◆ TASK STATEMENT ◆
Copy the line containing "X1921497Y3216897D03*", then all lines after it up to and including the final line of the material, exactly and without additions.

↓

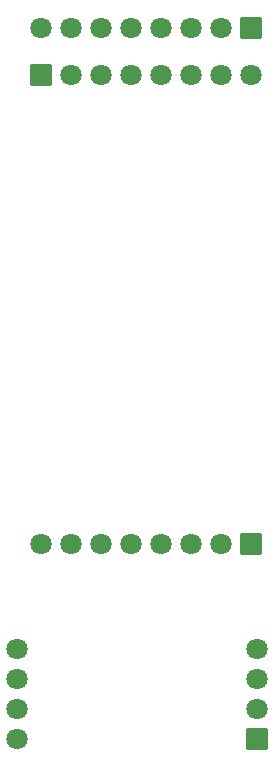
<source format=gbs>
G04 Layer: BottomSolderMaskLayer*
G04 EasyEDA v6.5.34, 2023-10-04 19:43:08*
G04 c11720abcaec4e6590754cbdbbe34226,5a6b42c53f6a479593ecc07194224c93,10*
G04 Gerber Generator version 0.2*
G04 Scale: 100 percent, Rotated: No, Reflected: No *
G04 Dimensions in millimeters *
G04 leading zeros omitted , absolute positions ,4 integer and 5 decimal *
%FSLAX45Y45*%
%MOMM*%

%AMMACRO1*1,1,$1,$2,$3*1,1,$1,$4,$5*1,1,$1,0-$2,0-$3*1,1,$1,0-$4,0-$5*20,1,$1,$2,$3,$4,$5,0*20,1,$1,$4,$5,0-$2,0-$3,0*20,1,$1,0-$2,0-$3,0-$4,0-$5,0*20,1,$1,0-$4,0-$5,$2,$3,0*4,1,4,$2,$3,$4,$5,0-$2,0-$3,0-$4,0-$5,$2,$3,0*%
%ADD10MACRO1,0.1016X-0.85X0.85X0.85X0.85*%
%ADD11C,1.8016*%
%ADD12MACRO1,0.1016X-0.85X-0.85X0.85X-0.85*%
%ADD13MACRO1,0.1016X0.85X0.85X-0.85X0.85*%
%ADD14MACRO1,0.1016X0.85X-0.85X0.85X0.85*%

%LPD*%
D10*
G01*
X2937494Y3216894D03*
D11*
G01*
X2683497Y3216897D03*
G01*
X2429497Y3216897D03*
G01*
X2175497Y3216897D03*
G01*
X1921497Y3216897D03*
G01*
X1667497Y3216897D03*
G01*
X1413497Y3216897D03*
G01*
X1159497Y3216897D03*
D12*
G01*
X2938294Y7578498D03*
D11*
G01*
X2684297Y7578496D03*
G01*
X2430297Y7578496D03*
G01*
X2176297Y7578496D03*
G01*
X1922297Y7578496D03*
G01*
X1668297Y7578496D03*
G01*
X1414297Y7578496D03*
G01*
X1160297Y7578496D03*
D13*
G01*
X1159494Y7186470D03*
D11*
G01*
X1413492Y7186472D03*
G01*
X1667492Y7186472D03*
G01*
X1921492Y7186472D03*
G01*
X2175492Y7186472D03*
G01*
X2429492Y7186472D03*
G01*
X2683492Y7186472D03*
G01*
X2937492Y7186472D03*
D14*
G01*
X2990799Y1562100D03*
D11*
G01*
X2990799Y1816100D03*
G01*
X2990799Y2070100D03*
G01*
X2990799Y2324100D03*
G01*
X958799Y2324100D03*
G01*
X958799Y1562100D03*
G01*
X958799Y1816100D03*
G01*
X958799Y2070100D03*
M02*

</source>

↑

◆ EXPECTED ANSWER ◆
X1921497Y3216897D03*
G01*
X1667497Y3216897D03*
G01*
X1413497Y3216897D03*
G01*
X1159497Y3216897D03*
D12*
G01*
X2938294Y7578498D03*
D11*
G01*
X2684297Y7578496D03*
G01*
X2430297Y7578496D03*
G01*
X2176297Y7578496D03*
G01*
X1922297Y7578496D03*
G01*
X1668297Y7578496D03*
G01*
X1414297Y7578496D03*
G01*
X1160297Y7578496D03*
D13*
G01*
X1159494Y7186470D03*
D11*
G01*
X1413492Y7186472D03*
G01*
X1667492Y7186472D03*
G01*
X1921492Y7186472D03*
G01*
X2175492Y7186472D03*
G01*
X2429492Y7186472D03*
G01*
X2683492Y7186472D03*
G01*
X2937492Y7186472D03*
D14*
G01*
X2990799Y1562100D03*
D11*
G01*
X2990799Y1816100D03*
G01*
X2990799Y2070100D03*
G01*
X2990799Y2324100D03*
G01*
X958799Y2324100D03*
G01*
X958799Y1562100D03*
G01*
X958799Y1816100D03*
G01*
X958799Y2070100D03*
M02*

</source>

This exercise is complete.